Robert wants to develop a basic content management system (CMS) because he became sick of all the bloated systems that had too many features and needed initial configurations. In 2008, Robert founded WonderCMS as a straightforward content management system for his college websites (nearly 14 years ago). He has fascination with the internet since he was a little child and started using WonderCMS a long and enjoying its simplicity. Later in 2010, WonderCMS was made open-sourced and shared with the world and has subsequently expanded.
With the goal of keeping WonderCMS compact, straightforward, secure, and trouble-free, WonderCMS is an idea that is growing little but has useful pieces of code that enable the development of online projects quickly and efficiently.
WonderCMS can create landing pages, simple blogs, and websites for personal notes, resume, informational purposes, and showcasing products. Almost all small to medium-sized web projects may be prepared with a skeleton using WonderCMS.

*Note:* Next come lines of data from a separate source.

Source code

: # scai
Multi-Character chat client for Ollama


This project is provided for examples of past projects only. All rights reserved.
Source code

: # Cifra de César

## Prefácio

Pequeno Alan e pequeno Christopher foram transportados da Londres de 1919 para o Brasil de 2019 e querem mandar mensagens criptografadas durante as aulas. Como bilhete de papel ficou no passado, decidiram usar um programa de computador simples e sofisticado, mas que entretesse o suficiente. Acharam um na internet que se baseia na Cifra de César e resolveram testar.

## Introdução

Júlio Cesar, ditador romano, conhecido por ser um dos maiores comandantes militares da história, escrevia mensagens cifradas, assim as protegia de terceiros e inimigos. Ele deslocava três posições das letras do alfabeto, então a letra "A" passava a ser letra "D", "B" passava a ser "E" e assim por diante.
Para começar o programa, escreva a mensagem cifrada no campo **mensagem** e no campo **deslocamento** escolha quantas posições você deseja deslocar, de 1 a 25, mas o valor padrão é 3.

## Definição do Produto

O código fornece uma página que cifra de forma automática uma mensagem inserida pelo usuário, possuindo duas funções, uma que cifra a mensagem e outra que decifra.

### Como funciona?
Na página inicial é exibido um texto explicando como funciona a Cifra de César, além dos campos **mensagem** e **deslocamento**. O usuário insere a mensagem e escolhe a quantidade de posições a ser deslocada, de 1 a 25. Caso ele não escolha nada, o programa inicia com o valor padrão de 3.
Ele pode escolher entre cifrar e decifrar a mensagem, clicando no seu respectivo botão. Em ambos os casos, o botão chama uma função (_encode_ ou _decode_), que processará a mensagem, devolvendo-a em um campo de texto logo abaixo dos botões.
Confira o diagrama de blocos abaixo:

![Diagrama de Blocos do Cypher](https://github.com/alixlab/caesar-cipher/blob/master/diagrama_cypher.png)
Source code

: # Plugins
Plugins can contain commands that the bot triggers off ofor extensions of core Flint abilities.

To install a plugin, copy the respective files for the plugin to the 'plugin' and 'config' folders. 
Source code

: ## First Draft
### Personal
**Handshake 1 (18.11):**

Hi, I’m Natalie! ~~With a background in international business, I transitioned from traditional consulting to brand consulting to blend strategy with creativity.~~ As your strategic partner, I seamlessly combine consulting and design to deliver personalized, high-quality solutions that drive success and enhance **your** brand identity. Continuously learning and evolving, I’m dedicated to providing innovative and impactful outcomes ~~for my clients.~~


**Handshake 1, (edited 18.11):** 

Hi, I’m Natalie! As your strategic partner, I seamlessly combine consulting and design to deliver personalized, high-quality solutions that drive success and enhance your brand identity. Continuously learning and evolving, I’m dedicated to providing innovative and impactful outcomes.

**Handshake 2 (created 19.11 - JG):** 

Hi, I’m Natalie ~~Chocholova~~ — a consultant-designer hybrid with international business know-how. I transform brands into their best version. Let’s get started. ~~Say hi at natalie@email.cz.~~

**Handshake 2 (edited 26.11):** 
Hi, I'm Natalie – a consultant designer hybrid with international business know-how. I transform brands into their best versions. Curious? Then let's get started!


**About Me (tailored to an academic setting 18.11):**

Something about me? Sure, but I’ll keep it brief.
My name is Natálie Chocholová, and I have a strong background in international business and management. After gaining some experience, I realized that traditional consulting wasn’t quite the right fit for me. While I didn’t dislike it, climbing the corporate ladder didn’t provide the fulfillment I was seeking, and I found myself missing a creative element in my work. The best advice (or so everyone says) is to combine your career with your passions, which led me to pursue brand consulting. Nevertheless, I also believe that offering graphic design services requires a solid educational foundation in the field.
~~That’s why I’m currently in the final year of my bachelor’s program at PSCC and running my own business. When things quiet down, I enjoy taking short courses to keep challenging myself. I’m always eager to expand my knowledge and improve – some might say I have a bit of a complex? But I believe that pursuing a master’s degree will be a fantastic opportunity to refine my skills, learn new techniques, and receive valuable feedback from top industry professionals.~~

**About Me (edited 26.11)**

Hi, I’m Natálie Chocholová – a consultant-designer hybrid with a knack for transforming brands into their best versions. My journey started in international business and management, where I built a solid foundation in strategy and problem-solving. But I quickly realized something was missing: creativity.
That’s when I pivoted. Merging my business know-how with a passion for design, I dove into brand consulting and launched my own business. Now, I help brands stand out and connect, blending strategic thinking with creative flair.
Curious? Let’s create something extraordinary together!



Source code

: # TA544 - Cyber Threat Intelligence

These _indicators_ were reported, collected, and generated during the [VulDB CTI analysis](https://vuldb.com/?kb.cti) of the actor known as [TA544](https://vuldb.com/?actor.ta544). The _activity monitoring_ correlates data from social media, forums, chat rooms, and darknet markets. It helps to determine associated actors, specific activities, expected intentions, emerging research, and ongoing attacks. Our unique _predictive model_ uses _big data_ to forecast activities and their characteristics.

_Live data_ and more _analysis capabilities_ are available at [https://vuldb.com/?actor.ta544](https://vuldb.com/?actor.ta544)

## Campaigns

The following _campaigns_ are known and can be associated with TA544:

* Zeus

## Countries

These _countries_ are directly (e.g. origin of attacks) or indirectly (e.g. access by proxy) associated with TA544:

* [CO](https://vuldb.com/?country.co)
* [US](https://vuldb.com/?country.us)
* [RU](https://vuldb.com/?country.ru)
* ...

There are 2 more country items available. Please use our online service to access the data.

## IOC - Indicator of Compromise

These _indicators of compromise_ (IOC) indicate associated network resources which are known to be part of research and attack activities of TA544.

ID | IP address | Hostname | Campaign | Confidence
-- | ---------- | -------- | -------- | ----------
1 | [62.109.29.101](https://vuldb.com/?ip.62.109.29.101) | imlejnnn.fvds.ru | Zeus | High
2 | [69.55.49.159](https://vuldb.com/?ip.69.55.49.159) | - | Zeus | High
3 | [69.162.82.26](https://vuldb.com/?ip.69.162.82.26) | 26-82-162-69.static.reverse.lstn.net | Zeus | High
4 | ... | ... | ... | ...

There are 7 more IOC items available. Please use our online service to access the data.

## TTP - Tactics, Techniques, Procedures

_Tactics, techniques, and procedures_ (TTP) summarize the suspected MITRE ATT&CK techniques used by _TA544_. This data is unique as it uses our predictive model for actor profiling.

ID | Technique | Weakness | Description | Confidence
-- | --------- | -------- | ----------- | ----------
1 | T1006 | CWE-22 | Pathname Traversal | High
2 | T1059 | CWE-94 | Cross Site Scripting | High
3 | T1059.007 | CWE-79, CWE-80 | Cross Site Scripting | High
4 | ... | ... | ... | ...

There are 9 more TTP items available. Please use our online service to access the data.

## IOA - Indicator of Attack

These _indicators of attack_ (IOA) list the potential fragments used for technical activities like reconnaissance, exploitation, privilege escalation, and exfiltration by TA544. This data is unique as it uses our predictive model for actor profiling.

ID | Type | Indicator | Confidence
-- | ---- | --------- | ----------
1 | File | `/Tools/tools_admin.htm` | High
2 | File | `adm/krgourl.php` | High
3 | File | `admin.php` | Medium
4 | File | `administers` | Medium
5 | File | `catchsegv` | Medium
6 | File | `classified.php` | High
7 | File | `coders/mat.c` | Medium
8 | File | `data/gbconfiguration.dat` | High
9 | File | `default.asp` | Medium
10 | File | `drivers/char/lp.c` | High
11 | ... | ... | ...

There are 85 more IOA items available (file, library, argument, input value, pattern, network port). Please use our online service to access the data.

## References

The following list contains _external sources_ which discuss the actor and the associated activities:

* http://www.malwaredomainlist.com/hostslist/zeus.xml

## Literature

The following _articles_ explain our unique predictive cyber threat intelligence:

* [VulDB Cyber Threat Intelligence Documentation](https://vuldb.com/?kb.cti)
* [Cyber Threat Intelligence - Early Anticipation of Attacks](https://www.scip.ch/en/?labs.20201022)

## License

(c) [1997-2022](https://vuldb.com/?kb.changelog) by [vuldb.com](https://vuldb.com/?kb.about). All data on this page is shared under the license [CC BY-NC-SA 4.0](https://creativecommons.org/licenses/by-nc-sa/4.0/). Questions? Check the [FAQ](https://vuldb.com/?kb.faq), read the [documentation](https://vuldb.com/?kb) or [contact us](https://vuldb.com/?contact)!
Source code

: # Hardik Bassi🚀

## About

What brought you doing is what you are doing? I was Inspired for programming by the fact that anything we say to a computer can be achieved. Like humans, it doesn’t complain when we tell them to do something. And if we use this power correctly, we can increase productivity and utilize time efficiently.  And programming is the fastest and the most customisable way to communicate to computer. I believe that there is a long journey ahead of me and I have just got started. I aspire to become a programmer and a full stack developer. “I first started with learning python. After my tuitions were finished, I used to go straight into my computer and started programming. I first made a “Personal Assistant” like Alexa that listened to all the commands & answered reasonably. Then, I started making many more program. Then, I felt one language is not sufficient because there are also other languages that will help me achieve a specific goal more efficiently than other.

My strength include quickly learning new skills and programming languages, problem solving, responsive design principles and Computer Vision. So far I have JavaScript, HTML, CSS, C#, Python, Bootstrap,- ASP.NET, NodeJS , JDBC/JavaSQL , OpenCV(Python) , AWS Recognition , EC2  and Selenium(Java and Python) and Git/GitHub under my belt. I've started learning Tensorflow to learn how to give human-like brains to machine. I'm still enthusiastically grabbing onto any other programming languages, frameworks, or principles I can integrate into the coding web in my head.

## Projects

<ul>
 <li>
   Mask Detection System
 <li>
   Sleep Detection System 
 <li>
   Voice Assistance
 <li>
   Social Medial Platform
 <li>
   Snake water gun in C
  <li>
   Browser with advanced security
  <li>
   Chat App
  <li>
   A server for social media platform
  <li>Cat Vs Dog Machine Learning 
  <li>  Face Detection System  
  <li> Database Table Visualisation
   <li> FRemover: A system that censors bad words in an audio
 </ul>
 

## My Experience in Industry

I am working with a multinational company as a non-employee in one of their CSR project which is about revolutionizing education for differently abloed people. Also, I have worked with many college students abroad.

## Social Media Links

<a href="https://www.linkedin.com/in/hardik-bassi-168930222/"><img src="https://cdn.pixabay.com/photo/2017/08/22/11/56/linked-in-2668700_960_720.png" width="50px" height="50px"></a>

In the present research article, our keen penetration testers have demonstrated how the WonderCMS is vulnerable to Authenticated Server-Side Request Forgery.
WonderCMS is a free and open-source content management system that is available in Github, which offers a simple click-and-edit feature along with SEO assistance to create incredible web applications. We can install themes and plugins via WonderCMS’s GitHub repository functionality. The WonderCMS 3.1.3 is vulnerable to authenticated server-side request forgery (SSRF) through the installed themes and plugins. An attacker should have a legitimate authenticated session on the CMS to exploit the vulnerability. The attacker can provide a malicious link to install the plugin to exploit an SSRF against the application and further escalate the Remote Code Execution attack.
1. Set up the Apache server; We have used XAMMP Server for this lab setup.
2. Download the source code from the URL address, https://github.com/robiso/wondercms/releases/download/3.1.3/WonderCMS-3.1.3.zip, and extract it in the web directory, grant all required permissions to the files.
3. Visit the URL address in the browser to access the web application.
We have separated the payload into two sections for analysis.
The payload will attempt to request a user-provided password in the first section, and depending on the response, the python script will respond with messages on the terminal. The script will not run if the response contains the Wrong word. Instead, displays an error message.
The attacker attempts to exploit the SSRF attack when a request is made to install custom plugins via a user-provided URL in the second half of the payload. If a malicious URL is provided for installing the plugin, a Remote Code Execution (RCE) attack may result. Here we can find that WonderCMS 3.1.3 is vulnerable to authenticated server-side request forgery (SSRF).
Using the GitHub Repository Link, we have the option to install plugins in WonderCMS.
In the code, we observed that the addCustomThemePluginRepository() validates the user-provided URL but only verifies that the user-provided URL contains the GitHub link. After that, the CacheSingleCacheThemePluginData() function gets called with the argument as a user-provided URL.
In CacheSingleCacheThemePluginData() function, the application validates whether the application has already installed the plugin or not, and the downloadThemePluginData() function gets called.
Observe the below screenshot that the application calls the getFileFromRepo() function to download the files from the GitHub repository.
Finally, in the getFileFromRepo() function, the application runs the cURL command on the user-provided URL causing the application vulnerable to the SSRF attack.
The following procedure demonstrates the exploit.
Step 1: Open any browser and visit the web application. Click the login link after copying the displayed password from the webpage.
Step 2: Now enter the password copied in step 1. Click Login. Click the setting button after logging into the application.
Step 3: After successfully logging into the application click SETTINGS > PLUGINS.
Step 4: Scroll down and submit the custom repository form with the crafted URL of the burp collaborator, followed by the GitHub repository link after the hash (#) symbol.
Step 5: Check the responses in the Burp Collaborator.